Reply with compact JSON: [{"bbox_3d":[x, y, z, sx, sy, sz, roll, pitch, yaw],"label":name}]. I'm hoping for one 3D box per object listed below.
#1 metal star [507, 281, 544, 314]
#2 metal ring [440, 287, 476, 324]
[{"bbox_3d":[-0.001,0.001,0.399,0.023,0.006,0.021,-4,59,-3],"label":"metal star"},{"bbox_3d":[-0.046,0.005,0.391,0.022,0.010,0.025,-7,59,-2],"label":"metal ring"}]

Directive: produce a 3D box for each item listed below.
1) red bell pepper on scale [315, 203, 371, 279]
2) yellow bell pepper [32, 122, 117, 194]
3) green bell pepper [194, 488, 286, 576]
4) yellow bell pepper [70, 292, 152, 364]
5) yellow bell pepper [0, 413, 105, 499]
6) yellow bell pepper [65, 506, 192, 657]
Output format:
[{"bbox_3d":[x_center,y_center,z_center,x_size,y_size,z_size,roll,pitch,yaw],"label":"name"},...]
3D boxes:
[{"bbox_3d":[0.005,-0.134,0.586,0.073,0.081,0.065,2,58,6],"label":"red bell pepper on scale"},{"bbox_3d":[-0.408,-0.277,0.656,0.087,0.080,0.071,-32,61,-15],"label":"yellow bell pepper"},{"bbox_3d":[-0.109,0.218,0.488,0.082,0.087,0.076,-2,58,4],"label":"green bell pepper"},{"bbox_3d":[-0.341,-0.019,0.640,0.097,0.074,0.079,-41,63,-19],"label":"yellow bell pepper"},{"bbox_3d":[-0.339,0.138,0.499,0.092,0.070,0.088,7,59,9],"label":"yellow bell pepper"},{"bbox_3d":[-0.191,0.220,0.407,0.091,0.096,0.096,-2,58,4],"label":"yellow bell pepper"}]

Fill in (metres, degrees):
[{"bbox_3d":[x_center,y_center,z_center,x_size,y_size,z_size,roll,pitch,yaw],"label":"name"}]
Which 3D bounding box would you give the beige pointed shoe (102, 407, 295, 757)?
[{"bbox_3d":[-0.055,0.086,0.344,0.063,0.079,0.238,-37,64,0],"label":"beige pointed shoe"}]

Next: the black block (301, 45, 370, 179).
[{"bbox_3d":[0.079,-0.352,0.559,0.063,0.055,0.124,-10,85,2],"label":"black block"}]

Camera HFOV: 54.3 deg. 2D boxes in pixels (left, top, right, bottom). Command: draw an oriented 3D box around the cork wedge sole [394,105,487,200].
- - -
_WORK ITEM_
Please write the entries out again exactly as they stand.

_FINISHED EXERCISE_
Reply with compact JSON: [{"bbox_3d":[x, y, z, sx, sy, sz, roll, pitch, yaw],"label":name}]. I'm hoping for one 3D box per object listed below.
#1 metal star [507, 281, 544, 314]
#2 metal ring [440, 287, 476, 324]
[{"bbox_3d":[-0.001,0.001,0.399,0.023,0.006,0.021,-4,59,-3],"label":"metal star"},{"bbox_3d":[-0.046,0.005,0.391,0.022,0.010,0.025,-7,59,-2],"label":"metal ring"}]

Directive: produce a 3D box for each item listed below.
1) red bell pepper on scale [315, 203, 371, 279]
2) yellow bell pepper [32, 122, 117, 194]
3) green bell pepper [194, 488, 286, 576]
4) yellow bell pepper [70, 292, 152, 364]
5) yellow bell pepper [0, 413, 105, 499]
6) yellow bell pepper [65, 506, 192, 657]
Output format:
[{"bbox_3d":[x_center,y_center,z_center,x_size,y_size,z_size,roll,pitch,yaw],"label":"name"},...]
3D boxes:
[{"bbox_3d":[0.005,-0.134,0.586,0.073,0.081,0.065,2,58,6],"label":"red bell pepper on scale"},{"bbox_3d":[-0.408,-0.277,0.656,0.087,0.080,0.071,-32,61,-15],"label":"yellow bell pepper"},{"bbox_3d":[-0.109,0.218,0.488,0.082,0.087,0.076,-2,58,4],"label":"green bell pepper"},{"bbox_3d":[-0.341,-0.019,0.640,0.097,0.074,0.079,-41,63,-19],"label":"yellow bell pepper"},{"bbox_3d":[-0.339,0.138,0.499,0.092,0.070,0.088,7,59,9],"label":"yellow bell pepper"},{"bbox_3d":[-0.191,0.220,0.407,0.091,0.096,0.096,-2,58,4],"label":"yellow bell pepper"}]

Fill in (metres, degrees):
[{"bbox_3d":[x_center,y_center,z_center,x_size,y_size,z_size,roll,pitch,yaw],"label":"name"}]
Which 3D bounding box would you give the beige pointed shoe (102, 407, 295, 757)?
[{"bbox_3d":[-0.055,0.086,0.344,0.063,0.079,0.238,-37,64,0],"label":"beige pointed shoe"}]

Next: the black block (301, 45, 370, 179).
[{"bbox_3d":[0.079,-0.352,0.559,0.063,0.055,0.124,-10,85,2],"label":"black block"}]

Camera HFOV: 54.3 deg. 2D boxes in pixels (left, top, right, bottom). Command: draw an oriented 3D box around the cork wedge sole [394,105,487,200].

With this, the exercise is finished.